Lann stated that Brown owns a small variety of farm animals including several horses, which he felt may encourage the beagles to bark. He cited grievances with some small animals wandering onto the property, and believed that Brown’s tending to the animals late at night may also agitate the dogs.

“Most of her complaints have come from the middle of the night, and there’s been times when I come back from different sporting events and it will be 1 or 2 a.m. and she’s out in the horse stables,” said Lann. “Keep in mind that I’ve got 14 dogs that are there. When you’re beating a pail or you’re making any kind of noise, those dogs think and believe that it’s time to be asleep, so when something gets to banging or making any kind of odd noise, again, they’re going to bark.”

Lann stated that he made several attempts to help alleviate Brown’s concerns, such as putting up a $600 wall to block his beagles’ view of Brown’s property. He also installed a radio that plays constantly to help block out noises and soothe the dogs.

Since the county’s involvement in the issue, Lann worries that an alteration to the noise ordinance would result in expensive fines and penalties that would harm not only him but the county’s many other hunters and dog owners.

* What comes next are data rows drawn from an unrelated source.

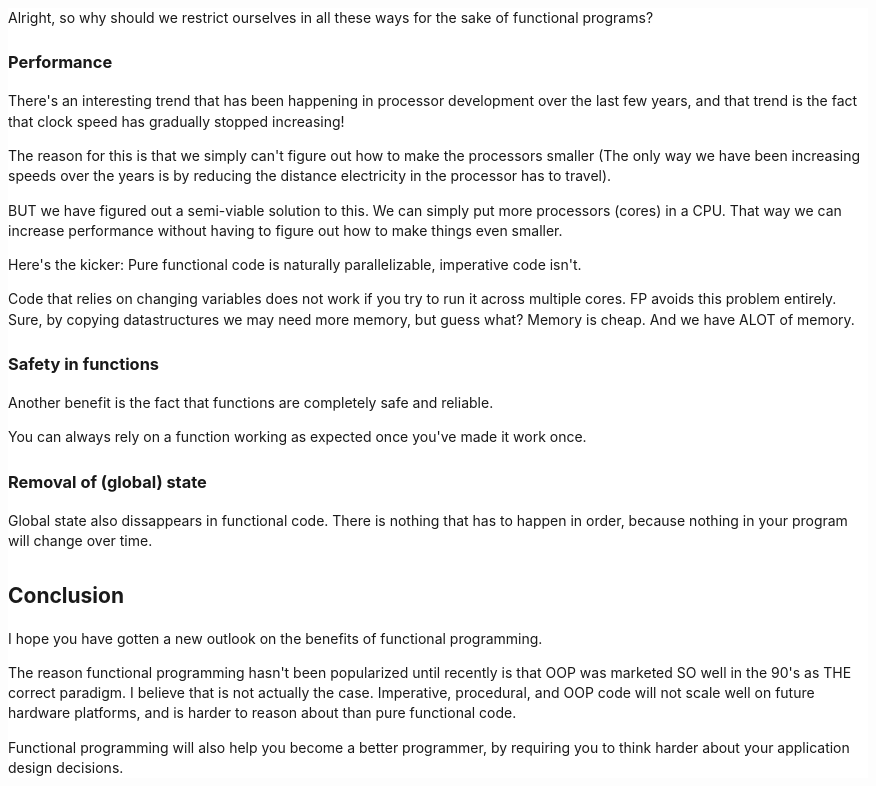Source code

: Alright, so why should we restrict ourselves in all these ways for the sake of functional programs?

### Performance

There's an interesting trend that has been happening in processor development over the last few years, and that trend is the fact that clock speed has gradually stopped increasing!

The reason for this is that we simply can't figure out how to make the processors smaller (The only way we have been increasing speeds over the years is by reducing the distance electricity in the processor has to travel).

BUT we have figured out a semi-viable solution to this. We can simply put more processors (cores) in a CPU. That way we can increase performance without having to figure out how to make things even smaller.

Here's the kicker: Pure functional code is naturally parallelizable, imperative code isn't.

Code that relies on changing variables does not work if you try to run it across multiple cores. FP avoids this problem entirely. Sure, by copying datastructures we may need more memory, but guess what? Memory is cheap. And we have ALOT of memory.

### Safety in functions

Another benefit is the fact that functions are completely safe and reliable.

You can always rely on a function working as expected once you've made it work once.

### Removal of (global) state

Global state also dissappears in functional code. There is nothing that has to happen in order, because nothing in your program will change over time.

## Conclusion

I hope you have gotten a new outlook on the benefits of functional programming.

The reason functional programming hasn't been popularized until recently is that OOP was marketed SO well in the 90's as THE correct paradigm. I believe that is not actually the case. Imperative, procedural, and OOP code will not scale well on future hardware platforms, and is harder to reason about than pure functional code.

Functional programming will also help you become a better programmer, by requiring you to think harder about your application design decisions.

“If the noise ordinance goes through and it does happen, in situations like this where they know that you can’t move (the dogs) and there’s nowhere else to take them, you’ve got to look out for the dogs themselves,” he stated. “They’ll come up with penalties, which usually means fines.”

Lann added that he spoke with representatives of the Humane Society and PETA (People for the Ethical Treatment of Animals), who explained that he would not be forced to move his dogs as long as they are well-maintained.

He also believes that there is a reason that the county’s current noise ordinance includes no section on dog barking.

“You’d be hard-pressed to find people that live in Buckingham County that have lived here their whole lives, that haven’t moved in here, that don’t have a dog,” he cited.

Lann also highlighted that he believes his differences with Brown may be an example of the increase in city residents moving to the rural county, and while he understands the desire to escape to a quieter and more peaceful countryside, it should not involve the longtime residents of the county bending to the requests of others.

“When you move in between two people and you start making those unusual noises, then those dogs that are typically there and people haven’t had any problems with them barking are now going to begin to bark.”

“When you come in and you buy two or three or four acres and you come in from the city and that’s a lot of land to you and you decide to make it a farm … There should be an ordinance on when you’re allowed to have a farm in your backyard. You should be required to have a certain amount of acreage or have to have some type of permit.”

Lann highlighted his belief that should the county alter its current noise ordinance to restrict dog barking, there may be immense backlash from not only the hunting and dog owning community, but animal’s rights organizations as well. He believes that the community, filled with hunting clubs and animal lovers, is prepared to give signatures and protest a noise ordinance restricting dog barking.

“We’re not going to put our dogs to sleep. I mean, what are we going to do with all of our dogs? We love our dogs. Me, I don’t have kids, but … I love them as though they’re my kids,” said Lann.